[[ DOCUMENT PASSAGE open ]]

The techniques I used to open a bottle without a corkscrew are ones that people can try in any situation with tools they have around them. Below I outline what works and what doesn’t.

DO push the cork in

This is a very simple and quick technique.

  • Find a skinny kitchen utensil, like a wooden spoon.
  • Use the end to push the cork in.

Warning, due to pressure once you push the cork in a little bit of wine will shoot out of the bottle. I recommend doing this over a sink or wrapping a towel around the top of the bottle.

DO bang the bottle against the wall


Photo by: Simon Koscielski

This sounds like a terrible idea but let me explain.

  • Place the bottle in the heel of a shoe. I used my converse shoes.
  • As the picture shows, hold the bottle in the shoe and horizontally bang the bottom of the shoe against the wall.
  • I used medium force and banged it about 15 times before the cork was almost completely out.

[[ DOCUMENT PASSAGE closed ]]
[[ ENTRIES SHOWN open ]]

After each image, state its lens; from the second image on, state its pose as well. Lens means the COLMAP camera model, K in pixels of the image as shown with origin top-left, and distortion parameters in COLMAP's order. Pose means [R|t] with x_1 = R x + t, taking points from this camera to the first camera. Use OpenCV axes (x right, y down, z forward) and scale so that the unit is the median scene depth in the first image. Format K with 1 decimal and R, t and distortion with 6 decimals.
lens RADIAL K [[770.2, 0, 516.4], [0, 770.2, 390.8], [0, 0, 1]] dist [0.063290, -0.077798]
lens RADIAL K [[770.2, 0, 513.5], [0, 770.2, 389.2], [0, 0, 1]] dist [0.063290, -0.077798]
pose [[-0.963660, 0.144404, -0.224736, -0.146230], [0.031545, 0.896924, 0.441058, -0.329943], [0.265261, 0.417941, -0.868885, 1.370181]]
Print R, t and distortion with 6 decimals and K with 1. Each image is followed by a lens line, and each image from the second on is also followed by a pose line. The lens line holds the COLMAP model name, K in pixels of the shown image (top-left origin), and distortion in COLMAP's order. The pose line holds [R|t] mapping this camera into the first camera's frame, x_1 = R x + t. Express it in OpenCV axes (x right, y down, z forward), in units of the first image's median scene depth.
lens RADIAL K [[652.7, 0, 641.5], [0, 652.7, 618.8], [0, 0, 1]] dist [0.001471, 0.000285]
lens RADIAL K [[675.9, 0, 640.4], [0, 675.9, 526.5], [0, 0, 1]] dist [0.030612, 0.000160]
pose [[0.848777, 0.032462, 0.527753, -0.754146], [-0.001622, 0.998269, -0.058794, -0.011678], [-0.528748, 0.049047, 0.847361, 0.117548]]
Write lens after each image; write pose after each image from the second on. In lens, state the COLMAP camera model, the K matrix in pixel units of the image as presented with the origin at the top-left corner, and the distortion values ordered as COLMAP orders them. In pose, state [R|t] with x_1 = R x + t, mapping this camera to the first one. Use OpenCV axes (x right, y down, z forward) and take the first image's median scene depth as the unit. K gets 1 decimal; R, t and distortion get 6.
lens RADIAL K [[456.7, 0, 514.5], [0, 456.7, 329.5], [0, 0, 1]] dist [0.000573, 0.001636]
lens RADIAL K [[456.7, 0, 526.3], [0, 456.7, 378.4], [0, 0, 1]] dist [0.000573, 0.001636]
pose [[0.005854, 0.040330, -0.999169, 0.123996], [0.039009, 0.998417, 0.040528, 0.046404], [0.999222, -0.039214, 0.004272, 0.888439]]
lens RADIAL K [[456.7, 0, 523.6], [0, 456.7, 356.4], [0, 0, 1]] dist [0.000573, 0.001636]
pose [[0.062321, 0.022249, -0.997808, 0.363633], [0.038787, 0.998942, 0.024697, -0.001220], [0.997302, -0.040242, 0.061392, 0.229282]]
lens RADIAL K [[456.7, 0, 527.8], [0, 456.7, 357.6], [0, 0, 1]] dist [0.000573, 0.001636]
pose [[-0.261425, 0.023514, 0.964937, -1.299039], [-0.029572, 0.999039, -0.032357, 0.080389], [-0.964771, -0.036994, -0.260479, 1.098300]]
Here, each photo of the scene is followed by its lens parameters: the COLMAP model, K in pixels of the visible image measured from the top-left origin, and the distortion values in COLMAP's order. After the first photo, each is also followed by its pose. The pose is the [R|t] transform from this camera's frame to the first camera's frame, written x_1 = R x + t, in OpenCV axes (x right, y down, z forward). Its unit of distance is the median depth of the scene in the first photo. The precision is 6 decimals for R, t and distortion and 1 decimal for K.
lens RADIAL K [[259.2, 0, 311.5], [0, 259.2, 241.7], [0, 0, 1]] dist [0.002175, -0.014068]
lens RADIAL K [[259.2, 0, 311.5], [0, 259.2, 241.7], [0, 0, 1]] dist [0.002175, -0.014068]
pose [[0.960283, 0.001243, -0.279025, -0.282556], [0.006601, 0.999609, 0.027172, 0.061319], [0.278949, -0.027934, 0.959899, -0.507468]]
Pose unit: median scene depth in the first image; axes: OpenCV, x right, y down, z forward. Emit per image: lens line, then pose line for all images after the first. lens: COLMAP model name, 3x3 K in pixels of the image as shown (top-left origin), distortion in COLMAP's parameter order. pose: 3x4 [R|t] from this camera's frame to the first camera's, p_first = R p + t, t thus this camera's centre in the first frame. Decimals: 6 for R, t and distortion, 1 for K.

[[ ENTRIES SHOWN closed ]]

## [TASKS FOR THIS EXERCISE]
a - Rewrite the passage on opening a bottle without a corkscrew, starting at "DO bang the" and ending at "against the wall.", with "wall" replaced by "door".
b - In the passage on opening a bottle without a corkscrew, why should the push-the-cork-in method be done over a sink or with a towel wrapped around the top of the bottle?
c - Write the next part of the passage on opening a bottle without a corkscrew, picking up after its final sentence.

## [ANSWERS TO THIS EXERCISE]
a -
DO bang the bottle against the door


Photo by: Simon Koscielski

This sounds like a terrible idea but let me explain.

  • Place the bottle in the heel of a shoe. I used my converse shoes.
  • As the picture shows, hold the bottle in the shoe and horizontally bang the bottom of the shoe against the door.

b - Pushing the cork in creates pressure that makes a little wine shoot out of the bottle. A sink or a towel around the top catches that spray.

c -
  • At that point I simply pulled the cork out. (Beware wine also shot out when I took the cork out, probably caused by shaking the bottle.)

I really like this method, as all you need is a shoe, which allows you to open a bottle pretty much anywhere.

DO drill a screw in the cork and pull it out with a hammer

Photos by: Simon Koscielski

Photos by: Simon Koscielski

This is a method I have been using for the past couple months since I didn’t have a corkscrew but I did have power tools.

  • First, drill two screws into the cork but not all the way in.
  • You need a little space at the top to use a hammer to pull the screws out as pictured above.

The first couple times I tried this I only used one screw but it would sometimes rip out of the cork before getting it out of the bottle. When I tried two screws it worked like a charm.

DON’T use an apartment key


Photo by Simon Koscielski

WonderHowTo.com made this method look very simple.

  • The guy in the video shoved his car key diagonally into the cork.
  • Once it was almost all the way in, he begins to twist the key while pulling up at the same time.
  • For him the cork smoothly came out as if he was using a corkscrew.

I was able to get my key in the cork but when I started to twist and pull up my key just started ripping the cork apart. At this point I just had to push the cork into the bottle. If you are going to try it use a strong key or one that isn’t important as my key bent.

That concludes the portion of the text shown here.